Mild traumatic brain injury (mTBI) is a prevalent health problem, especially in full-contact sports1, 6. Despite its prevalence, there is still a lack of reliable, unbiased biomarkers of brain injury and recovery following mTBI. Diffusion weighted MRI techniques have gained attention recently in studies of mTBI. Diffusion kurtosis tensor imaging (DKTI) is an extension of the conventional DTI, which estimates non-Gaussianity of bulk diffusion in each voxel. Our studies indicated that DKTI might be potential biomarker to detect subtle changes in brain tissues5. Here, we introduce a workflow to detect sites of brain injury in an individual concussed subject.
DKTI data for normative database were acquired from 26 high school and college football players with no history of concussion (at least none in the last year). Also, anyone with a history of moderate or severe TBI or other medical conditions known to cause cognitive dysfunction (e.g., epilepsy, stroke) were excluded. Images were also reviewed by a neuroradiologist for incidental findings. Injured subjects underwent the same procedures. The study was approved by the IRB and written consents were obtained from participants. Subjects were administered the SCAT32 postconcussion symptom checklist preseason, within 24 hours of injury, and 8 days post-injury. DKTI data were acquired within 24 hours of injury, and then 8 days after injury. Single-shot SE-EPI sequence was used with 3mm-isotropic voxels, b=1000s/mm2 and 2000s/mm2, four b=0 (reference images) and 30 diffusion directions for each b-value. Images were processed through software developed in-house to estimate DKI tensors based on the algorithm published earlier4. Fractional anisotropy, mean, axial, and radial diffusivity (FA, MD, Dax, Drad) and mean, axial, and radial kurtosis (MK, Kax, Krad) maps were generated for each participant.
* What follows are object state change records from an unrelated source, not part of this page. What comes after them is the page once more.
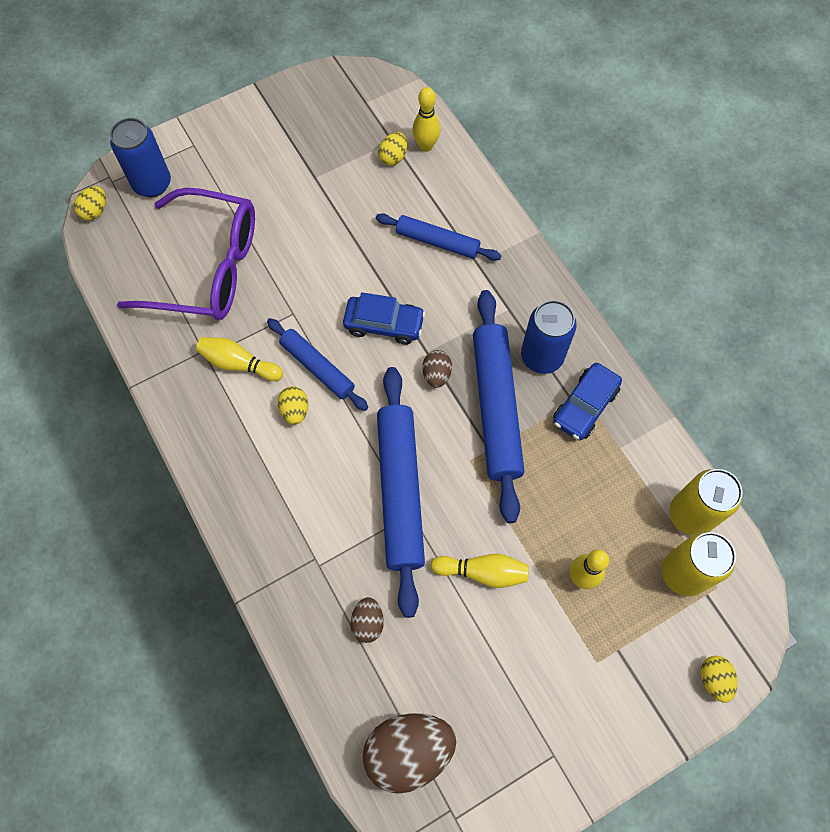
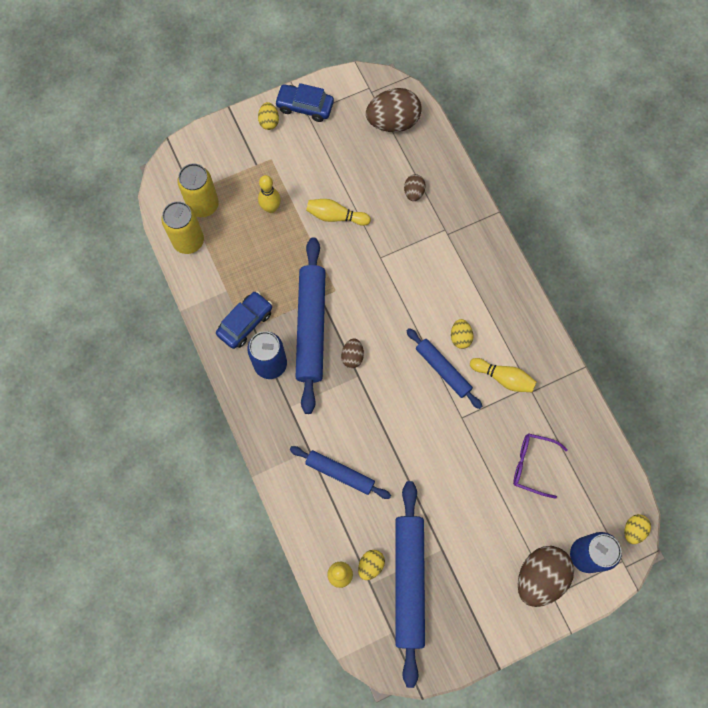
camera: 175 degrees left, 5 degrees up
purple glasses [117,188,255,320] -> purple glasses [513,433,568,499], size x0.50
blue car [343,292,425,345] -> blue car moved to [275,83,334,122]
blue rolling pin [377,367,425,618] -> blue rolling pin moved to [396,481,425,688]
yellow egg [701,656,738,703] -> yellow egg moved to [258,102,279,130]
none -> brown egg [518,546,574,607]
Generation of normative data: DKTI maps from the first scans of the control group were registered to the MNI space. For accurate registration, average of b=0 images from each subject was first registered to his T1 image using 6-parameter affine transformation. Then his T1 image was normalized to MNI152_T1 template using FSL’s affine and nonlinear registration tools3. Then, these registrations were applied to the DKTI maps to transform them to the MNI space. Once all DKTI maps from control subjects were transformed to the MNI space, the mean and standard deviation across subjects were calculated for each voxel and saved for analysis. This procedure was repeated separately for each DKTI map. To test the images of a concussed subject against this normative database, his image was first transformed to MNI space using the same registration procedures. Then, the measurement yvox at each voxel of the image was converted to a t-score using the following formula:
tvox=(yvox–mvox)/(svox*sqrt(1+1/26)).
Here mvox and svox are the voxel-wise mean and standard deviation derived from the normative data. T-score maps were converted to p values and corrected for multiple comparisons using False Discovery Rate (FDR). Any voxel that was significant at p<0.05 (FDR-corrected) was marked on the T1 image of the subject in standard space.
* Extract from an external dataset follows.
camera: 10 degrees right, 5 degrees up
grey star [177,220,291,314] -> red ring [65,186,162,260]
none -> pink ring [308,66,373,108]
1. Giza, C.C. and Hovda, D.A., The new neurometabolic cascade of concussion., Neurosurgery, 75 Suppl 4 (2014) S24-33.
2. Guskiewicz, K.M. et al., Evidence-based approach to revising the SCAT2: introducing the SCAT3., Br J Sports Med, 47 (2013) 289-293.
3. Jenkinson, M. et al., FSL., Neuroimage, 62 (2012) 782-790.
4. Jensen, J.H. et al., Diffusional kurtosis imaging: the quantification of non-gaussian water diffusion by means of magnetic resonance imaging., Magn Reson Med, 53 (2005) 1432-1440.
5. Lancaster, M.A. et al., Acute white matter changes following sport-related concussion: A serial diffusion tensor and diffusion kurtosis tensor imaging study., Hum Brain Mapp, 37 (2016) 3821-3834.
6. McCrory, P. et al., Consensus statement on concussion in sport: the 4th International Conference on Concussion in Sport held in Zurich, November 2012., Br J Sports Med, 47 (2013) 250-258.